Status is, 15 out of the 20 Americans have linked to my profile, some of them with very welcoming comments like "You have such a cool profile" or "What a pleasure to meet you, I look forward to get to know you". Out of the 20 Danes, only 2 have linked to me, 10 have blocked me and 4 have written responses like "Do I know you??" "Why are you linking to me??" "Excuse me, but stop bothering me, I am not interested". SO, obviously 2 very different approaches to networking, but what can we really learn from this. My interpretation is;

1. Americans look upon everything as a business opportunity and are always open to meeting new people. Whether I know you is NOT important. If I believe you can be of value, then why not include you in my network.

2. Danes are always suspicious as to the "hidden" agenda of other people. Are you trying to sell me something?? Are you looking to bother me or ask me a favour?? They generally do not want to spend time on people they don't know and especially people that are approaching them without explanation.

For me it was an intersting experiment, because I learned something about my own approach to people. I used to have the Danish "don't-come-to-close" mentality, but after having been in the states for only 3 months I see how this is limiting me and what great opportunities I get, for unexpected things to happen when I open up and connect to strangers.

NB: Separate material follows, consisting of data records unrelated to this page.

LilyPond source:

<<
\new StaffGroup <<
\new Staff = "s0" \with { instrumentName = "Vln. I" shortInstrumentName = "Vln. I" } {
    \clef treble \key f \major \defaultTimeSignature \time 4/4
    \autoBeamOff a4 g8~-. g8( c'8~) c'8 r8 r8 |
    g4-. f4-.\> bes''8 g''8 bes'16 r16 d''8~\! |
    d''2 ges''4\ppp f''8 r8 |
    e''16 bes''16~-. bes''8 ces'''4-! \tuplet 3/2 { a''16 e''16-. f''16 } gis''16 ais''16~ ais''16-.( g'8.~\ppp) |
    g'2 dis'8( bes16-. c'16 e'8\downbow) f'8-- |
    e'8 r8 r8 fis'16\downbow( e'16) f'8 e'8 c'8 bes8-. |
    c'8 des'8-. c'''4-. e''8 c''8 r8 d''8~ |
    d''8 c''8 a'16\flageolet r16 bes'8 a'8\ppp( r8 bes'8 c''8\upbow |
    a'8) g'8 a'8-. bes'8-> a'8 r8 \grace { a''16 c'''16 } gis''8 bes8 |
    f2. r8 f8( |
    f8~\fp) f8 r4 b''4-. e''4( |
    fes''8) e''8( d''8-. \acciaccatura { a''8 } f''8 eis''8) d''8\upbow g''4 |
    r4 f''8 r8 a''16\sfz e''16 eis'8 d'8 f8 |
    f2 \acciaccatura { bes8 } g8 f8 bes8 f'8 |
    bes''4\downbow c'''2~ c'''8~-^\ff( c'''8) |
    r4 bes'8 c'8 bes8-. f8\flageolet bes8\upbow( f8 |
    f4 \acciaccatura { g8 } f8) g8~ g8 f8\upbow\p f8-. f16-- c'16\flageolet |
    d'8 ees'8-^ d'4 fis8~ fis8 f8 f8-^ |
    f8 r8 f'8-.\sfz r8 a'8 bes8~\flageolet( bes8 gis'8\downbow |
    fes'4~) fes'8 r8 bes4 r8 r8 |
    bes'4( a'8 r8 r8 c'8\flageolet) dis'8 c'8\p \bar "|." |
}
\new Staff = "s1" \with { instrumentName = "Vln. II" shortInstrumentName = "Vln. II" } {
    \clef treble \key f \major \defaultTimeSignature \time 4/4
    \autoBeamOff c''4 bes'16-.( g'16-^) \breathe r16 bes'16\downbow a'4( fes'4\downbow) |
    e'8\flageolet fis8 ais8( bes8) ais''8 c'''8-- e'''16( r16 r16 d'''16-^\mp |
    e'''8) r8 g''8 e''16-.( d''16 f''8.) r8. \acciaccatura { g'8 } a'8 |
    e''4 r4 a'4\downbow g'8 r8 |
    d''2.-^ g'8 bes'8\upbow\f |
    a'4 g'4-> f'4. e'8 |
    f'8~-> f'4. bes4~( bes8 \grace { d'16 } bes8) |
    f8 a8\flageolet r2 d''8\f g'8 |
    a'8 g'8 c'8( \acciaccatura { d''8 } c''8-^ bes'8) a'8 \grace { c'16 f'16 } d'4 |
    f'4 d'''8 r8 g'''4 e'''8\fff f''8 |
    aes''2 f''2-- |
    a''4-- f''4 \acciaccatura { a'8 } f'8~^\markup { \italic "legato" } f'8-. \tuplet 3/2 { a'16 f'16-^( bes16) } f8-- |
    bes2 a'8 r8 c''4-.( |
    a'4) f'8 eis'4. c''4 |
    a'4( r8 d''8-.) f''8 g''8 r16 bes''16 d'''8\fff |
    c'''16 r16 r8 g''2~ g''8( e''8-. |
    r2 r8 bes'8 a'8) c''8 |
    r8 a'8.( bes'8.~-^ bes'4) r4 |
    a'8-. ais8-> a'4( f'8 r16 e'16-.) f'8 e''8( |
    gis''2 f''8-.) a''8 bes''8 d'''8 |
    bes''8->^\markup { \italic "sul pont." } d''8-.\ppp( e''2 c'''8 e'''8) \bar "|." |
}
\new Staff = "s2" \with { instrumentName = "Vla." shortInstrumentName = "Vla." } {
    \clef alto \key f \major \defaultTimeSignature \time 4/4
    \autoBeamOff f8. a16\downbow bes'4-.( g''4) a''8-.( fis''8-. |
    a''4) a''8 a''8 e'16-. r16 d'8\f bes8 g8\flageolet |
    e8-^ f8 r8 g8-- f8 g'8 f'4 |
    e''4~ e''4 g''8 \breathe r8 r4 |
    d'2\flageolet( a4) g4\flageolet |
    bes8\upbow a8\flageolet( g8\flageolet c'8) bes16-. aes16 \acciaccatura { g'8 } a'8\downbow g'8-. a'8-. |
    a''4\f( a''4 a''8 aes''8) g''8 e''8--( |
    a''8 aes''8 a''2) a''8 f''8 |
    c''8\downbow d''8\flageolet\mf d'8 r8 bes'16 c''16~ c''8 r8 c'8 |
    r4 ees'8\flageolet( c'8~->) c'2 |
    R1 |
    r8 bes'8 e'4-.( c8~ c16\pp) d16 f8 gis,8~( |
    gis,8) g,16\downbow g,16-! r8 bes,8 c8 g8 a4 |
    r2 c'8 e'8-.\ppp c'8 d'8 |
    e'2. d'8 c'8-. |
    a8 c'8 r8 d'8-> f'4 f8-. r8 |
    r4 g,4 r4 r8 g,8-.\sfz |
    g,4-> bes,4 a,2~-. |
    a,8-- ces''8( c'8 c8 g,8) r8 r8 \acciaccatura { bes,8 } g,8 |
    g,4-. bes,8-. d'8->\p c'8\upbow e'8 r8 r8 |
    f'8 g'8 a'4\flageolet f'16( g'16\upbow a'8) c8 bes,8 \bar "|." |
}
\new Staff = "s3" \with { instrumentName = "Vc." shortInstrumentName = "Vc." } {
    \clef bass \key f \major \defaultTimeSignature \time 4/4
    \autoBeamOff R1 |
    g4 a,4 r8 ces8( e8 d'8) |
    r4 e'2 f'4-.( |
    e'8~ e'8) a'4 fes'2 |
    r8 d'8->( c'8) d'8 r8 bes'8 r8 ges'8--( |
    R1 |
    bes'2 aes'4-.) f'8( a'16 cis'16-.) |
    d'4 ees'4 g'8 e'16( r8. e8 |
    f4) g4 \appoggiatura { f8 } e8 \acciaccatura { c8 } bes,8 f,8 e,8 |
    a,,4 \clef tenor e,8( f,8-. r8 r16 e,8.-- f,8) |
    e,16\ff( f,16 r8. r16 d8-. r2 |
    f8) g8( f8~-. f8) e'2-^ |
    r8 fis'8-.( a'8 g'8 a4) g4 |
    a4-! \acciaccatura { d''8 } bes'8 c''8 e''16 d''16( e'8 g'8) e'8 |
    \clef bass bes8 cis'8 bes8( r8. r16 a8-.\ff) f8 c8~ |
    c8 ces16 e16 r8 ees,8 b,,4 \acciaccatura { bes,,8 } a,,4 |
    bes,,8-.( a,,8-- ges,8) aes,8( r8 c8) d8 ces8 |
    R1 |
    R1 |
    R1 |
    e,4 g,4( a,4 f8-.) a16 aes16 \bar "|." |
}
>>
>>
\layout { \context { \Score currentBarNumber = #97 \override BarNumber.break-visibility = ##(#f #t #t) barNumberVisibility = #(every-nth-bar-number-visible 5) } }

So my advice would be, for my fellow Danes to learn from the openness of Americans and let people in, even if you don't exactly know for what reason, I guarantee you will get positively surprised. As for now, I will go back to LinkedIn and spent time to get to know my new contacts and see where it takes me. Happy networking everyone!

Monday, June 20, 2011

You got 60 seconds go!

So, it's been three months since I got here and I am still fully engaged in the art of seeking employment. Here are 10 things I have learned so far and I wished someone would have told me in advance;

1. Learn to say exactly who you are, what you can do and why you do it better than anyone else. You have 30-60 seconds to do this. Piece of cake!

2. Do NOT expect employers to pay any attention to your resume, even it they tell you they have read it, they really haven't. Great!

3. Everyone in DC has an MBA so don't think you are special. Oh OK, good to know!

4. Please remember that if an employer tells you, they will call you, or get back to you, they most likely won't. But hey, that is not personal, so please don't take it the wrong way.

5. When going for an interview always be on time, bring extra copies of the resume and be ready to do a drug test on the spot. You will be sure the employer is always late, hasn't read any of the material you send them and can demand random requests in order to check you credibility. Yes! that makes sense.

6. No matter what you do, never ask about salary expectations or the anticipated time line for the recruitment process. These are just such hard questions that no one seem to know.

7. Be certain that you set up at least 5 coffee appointments pr. week. Not, that they will get you closer to a job, it's just how things are done, so we all do it without asking questions.

8. Go to as many networking arrangements as possible. Here you will learn the art of throwing business cards. Sometimes you don't even need to talk to people, just look them straight in the eyes and give them the damn card.

9. Be sure to post you resume at sites like monster.com or theladders.com. These sights will for sure not help you in any way, but if you are really lucky, they will charge you $300 for a resume review, which can give you absolutely nothing you didn't already know before.

10. Last but not least, make sure you have someone to hug you everyday. If not, you might be so discouraged you would want to take it out on the people you meet everyday and that will surely not get you the job!

So, with my new 10 commandments, lets see if I will be any closer to employment in three months from now. To all my fellow job seekers. Hang in there, and let me know how you are doing before you give up!